> TRY IT: Read the listing below and copy out every line that holds "nous".
(Beginning of RECORDS FOR PROCESSING)
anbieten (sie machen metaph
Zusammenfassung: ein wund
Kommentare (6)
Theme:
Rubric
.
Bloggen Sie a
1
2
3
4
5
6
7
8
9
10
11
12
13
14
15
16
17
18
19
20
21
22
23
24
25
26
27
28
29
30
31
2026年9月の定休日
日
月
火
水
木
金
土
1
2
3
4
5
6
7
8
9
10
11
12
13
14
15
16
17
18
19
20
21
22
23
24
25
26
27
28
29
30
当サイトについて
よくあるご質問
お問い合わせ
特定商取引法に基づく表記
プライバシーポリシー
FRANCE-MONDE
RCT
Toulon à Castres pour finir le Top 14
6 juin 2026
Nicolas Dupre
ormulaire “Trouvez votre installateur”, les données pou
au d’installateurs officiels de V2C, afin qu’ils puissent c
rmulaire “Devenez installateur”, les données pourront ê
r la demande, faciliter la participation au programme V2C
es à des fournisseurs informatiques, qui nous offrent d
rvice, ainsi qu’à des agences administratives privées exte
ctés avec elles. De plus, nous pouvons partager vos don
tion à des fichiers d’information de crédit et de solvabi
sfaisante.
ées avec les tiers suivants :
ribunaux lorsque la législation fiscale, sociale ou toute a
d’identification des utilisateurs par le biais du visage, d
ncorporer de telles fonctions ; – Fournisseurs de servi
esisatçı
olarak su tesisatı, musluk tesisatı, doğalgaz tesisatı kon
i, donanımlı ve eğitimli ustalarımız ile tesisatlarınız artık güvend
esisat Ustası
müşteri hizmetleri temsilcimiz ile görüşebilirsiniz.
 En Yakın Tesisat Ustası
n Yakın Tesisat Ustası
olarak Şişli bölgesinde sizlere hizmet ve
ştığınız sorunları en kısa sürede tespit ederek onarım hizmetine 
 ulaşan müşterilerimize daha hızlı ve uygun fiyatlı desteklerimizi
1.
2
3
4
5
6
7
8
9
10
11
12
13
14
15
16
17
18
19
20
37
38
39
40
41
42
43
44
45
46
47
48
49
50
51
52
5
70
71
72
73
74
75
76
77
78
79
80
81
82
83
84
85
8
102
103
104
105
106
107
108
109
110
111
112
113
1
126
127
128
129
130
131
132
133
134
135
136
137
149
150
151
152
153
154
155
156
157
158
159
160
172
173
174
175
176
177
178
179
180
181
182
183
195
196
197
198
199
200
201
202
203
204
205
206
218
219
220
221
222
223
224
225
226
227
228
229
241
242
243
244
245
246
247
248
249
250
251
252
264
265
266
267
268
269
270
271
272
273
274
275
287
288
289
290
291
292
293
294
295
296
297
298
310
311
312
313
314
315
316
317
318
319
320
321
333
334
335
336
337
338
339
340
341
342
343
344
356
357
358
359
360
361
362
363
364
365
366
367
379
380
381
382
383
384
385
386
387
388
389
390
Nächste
(End of RECORDS FOR PROCESSING)
> EXPECTED OUTPUT:
es à des fournisseurs informatiques, qui nous offrent d
ctés avec elles. De plus, nous pouvons partager vos don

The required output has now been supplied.